Supplied data:
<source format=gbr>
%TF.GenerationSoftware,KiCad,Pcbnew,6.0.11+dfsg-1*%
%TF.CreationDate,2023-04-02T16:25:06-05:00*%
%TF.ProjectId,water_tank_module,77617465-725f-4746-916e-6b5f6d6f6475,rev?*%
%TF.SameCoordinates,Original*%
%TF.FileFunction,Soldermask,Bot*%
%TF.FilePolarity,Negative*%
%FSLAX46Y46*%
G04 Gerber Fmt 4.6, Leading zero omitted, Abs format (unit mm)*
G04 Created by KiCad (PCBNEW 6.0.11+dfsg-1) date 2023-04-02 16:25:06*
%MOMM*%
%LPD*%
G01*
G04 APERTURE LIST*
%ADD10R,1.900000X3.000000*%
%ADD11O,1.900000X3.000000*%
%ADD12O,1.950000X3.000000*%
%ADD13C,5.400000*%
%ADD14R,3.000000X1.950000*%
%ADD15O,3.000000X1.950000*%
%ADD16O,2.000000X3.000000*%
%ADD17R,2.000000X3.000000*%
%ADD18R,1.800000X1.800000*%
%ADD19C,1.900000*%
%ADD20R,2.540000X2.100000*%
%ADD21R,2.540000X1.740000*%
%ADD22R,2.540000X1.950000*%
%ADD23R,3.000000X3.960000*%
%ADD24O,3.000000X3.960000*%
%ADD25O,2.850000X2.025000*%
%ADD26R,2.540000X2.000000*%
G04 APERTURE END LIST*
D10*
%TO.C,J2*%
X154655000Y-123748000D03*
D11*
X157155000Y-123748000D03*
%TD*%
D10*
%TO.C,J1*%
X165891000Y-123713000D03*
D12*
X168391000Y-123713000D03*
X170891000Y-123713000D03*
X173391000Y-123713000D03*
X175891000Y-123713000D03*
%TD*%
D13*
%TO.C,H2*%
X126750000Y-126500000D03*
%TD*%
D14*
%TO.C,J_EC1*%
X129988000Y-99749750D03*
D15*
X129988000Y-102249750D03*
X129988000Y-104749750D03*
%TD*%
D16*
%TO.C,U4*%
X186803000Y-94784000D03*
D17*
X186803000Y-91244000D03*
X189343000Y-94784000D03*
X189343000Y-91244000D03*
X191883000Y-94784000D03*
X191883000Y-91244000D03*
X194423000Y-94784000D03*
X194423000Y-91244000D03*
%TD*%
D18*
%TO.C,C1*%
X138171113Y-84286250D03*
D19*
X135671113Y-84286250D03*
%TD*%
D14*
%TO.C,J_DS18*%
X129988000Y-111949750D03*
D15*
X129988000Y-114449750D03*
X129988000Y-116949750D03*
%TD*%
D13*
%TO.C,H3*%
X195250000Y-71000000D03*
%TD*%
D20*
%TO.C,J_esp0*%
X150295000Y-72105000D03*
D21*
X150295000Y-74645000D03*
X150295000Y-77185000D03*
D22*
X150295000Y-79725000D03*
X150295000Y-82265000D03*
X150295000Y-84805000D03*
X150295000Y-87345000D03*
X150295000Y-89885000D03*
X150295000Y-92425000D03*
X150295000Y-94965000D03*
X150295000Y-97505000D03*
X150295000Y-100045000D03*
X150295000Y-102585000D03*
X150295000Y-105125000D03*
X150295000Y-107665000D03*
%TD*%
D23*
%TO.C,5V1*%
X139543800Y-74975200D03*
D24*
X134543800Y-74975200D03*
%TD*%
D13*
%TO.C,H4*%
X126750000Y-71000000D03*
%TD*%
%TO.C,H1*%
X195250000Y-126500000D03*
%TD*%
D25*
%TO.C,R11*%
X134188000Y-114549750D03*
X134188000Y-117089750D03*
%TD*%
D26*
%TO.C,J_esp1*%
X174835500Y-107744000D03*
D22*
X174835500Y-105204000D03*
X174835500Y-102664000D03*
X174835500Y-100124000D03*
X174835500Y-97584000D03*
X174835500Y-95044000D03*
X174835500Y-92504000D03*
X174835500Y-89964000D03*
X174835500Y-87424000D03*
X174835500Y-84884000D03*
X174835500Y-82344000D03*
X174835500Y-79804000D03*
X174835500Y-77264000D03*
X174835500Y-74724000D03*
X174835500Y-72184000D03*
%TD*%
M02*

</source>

--

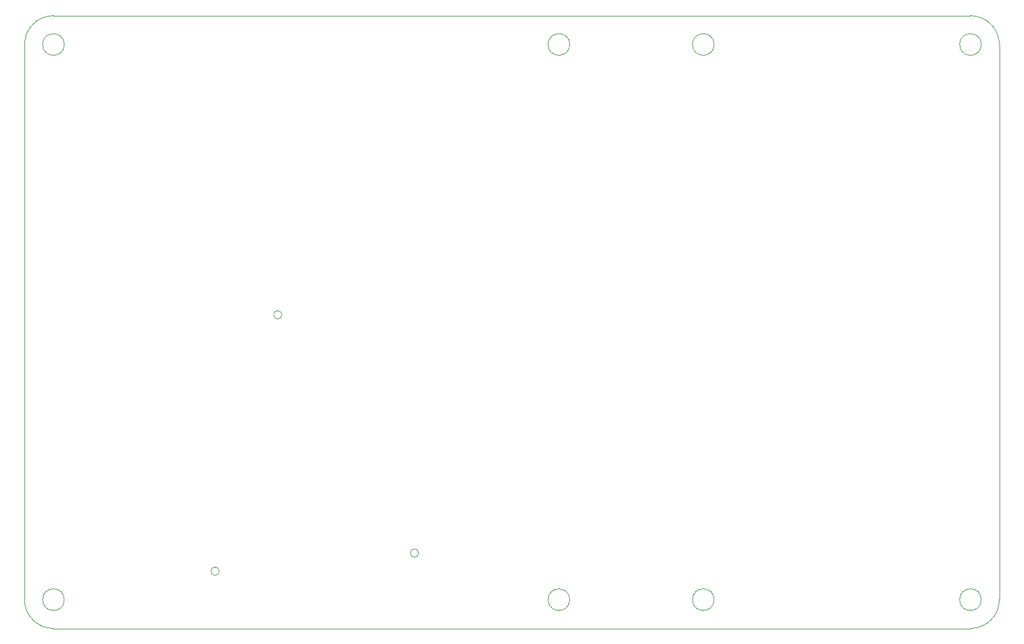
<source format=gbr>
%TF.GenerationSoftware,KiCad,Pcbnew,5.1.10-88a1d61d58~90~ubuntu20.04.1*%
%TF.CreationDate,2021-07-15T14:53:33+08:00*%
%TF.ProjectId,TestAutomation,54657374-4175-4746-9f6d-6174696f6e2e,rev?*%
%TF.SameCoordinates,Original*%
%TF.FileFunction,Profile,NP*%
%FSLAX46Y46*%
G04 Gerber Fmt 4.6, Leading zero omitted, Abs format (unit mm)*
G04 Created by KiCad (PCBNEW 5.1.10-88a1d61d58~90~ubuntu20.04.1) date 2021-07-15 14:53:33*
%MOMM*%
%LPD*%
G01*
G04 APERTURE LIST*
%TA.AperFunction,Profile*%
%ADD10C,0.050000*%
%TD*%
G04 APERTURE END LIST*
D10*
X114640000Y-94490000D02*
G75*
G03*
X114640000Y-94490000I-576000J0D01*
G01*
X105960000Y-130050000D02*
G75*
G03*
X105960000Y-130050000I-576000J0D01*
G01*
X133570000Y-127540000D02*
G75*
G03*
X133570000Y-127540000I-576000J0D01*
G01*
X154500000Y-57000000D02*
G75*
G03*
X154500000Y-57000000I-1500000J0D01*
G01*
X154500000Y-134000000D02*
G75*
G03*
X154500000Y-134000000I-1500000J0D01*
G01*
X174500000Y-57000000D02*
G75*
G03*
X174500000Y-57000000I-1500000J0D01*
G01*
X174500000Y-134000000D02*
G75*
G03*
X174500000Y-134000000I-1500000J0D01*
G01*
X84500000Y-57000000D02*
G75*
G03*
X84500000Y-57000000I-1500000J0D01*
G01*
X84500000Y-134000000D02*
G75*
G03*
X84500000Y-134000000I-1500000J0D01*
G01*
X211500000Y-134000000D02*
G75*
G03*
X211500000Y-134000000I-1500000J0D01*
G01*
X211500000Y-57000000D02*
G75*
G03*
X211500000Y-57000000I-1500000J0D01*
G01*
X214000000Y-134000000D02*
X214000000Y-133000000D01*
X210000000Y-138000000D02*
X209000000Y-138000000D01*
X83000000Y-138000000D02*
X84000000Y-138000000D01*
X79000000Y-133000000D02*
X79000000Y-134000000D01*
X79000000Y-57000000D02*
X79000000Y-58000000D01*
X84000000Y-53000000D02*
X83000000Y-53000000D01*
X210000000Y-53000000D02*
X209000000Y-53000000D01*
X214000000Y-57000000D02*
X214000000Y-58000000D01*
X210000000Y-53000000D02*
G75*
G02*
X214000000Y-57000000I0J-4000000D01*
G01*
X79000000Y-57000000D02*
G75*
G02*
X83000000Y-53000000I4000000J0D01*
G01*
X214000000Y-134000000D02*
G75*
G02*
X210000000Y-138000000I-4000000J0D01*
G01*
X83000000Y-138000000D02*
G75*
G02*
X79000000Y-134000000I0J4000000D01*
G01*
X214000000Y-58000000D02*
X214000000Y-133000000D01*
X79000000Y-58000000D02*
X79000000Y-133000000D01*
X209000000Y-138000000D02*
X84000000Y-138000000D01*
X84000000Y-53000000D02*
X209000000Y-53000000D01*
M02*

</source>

Task instructions: Isolate each line of the listing above that includes "KiCad". Copy it.

Exercise output:
%TF.GenerationSoftware,KiCad,Pcbnew,6.0.11+dfsg-1*%
G04 Created by KiCad (PCBNEW 6.0.11+dfsg-1) date 2023-04-02 16:25:06*
%TF.GenerationSoftware,KiCad,Pcbnew,5.1.10-88a1d61d58~90~ubuntu20.04.1*%
G04 Created by KiCad (PCBNEW 5.1.10-88a1d61d58~90~ubuntu20.04.1) date 2021-07-15 14:53:33*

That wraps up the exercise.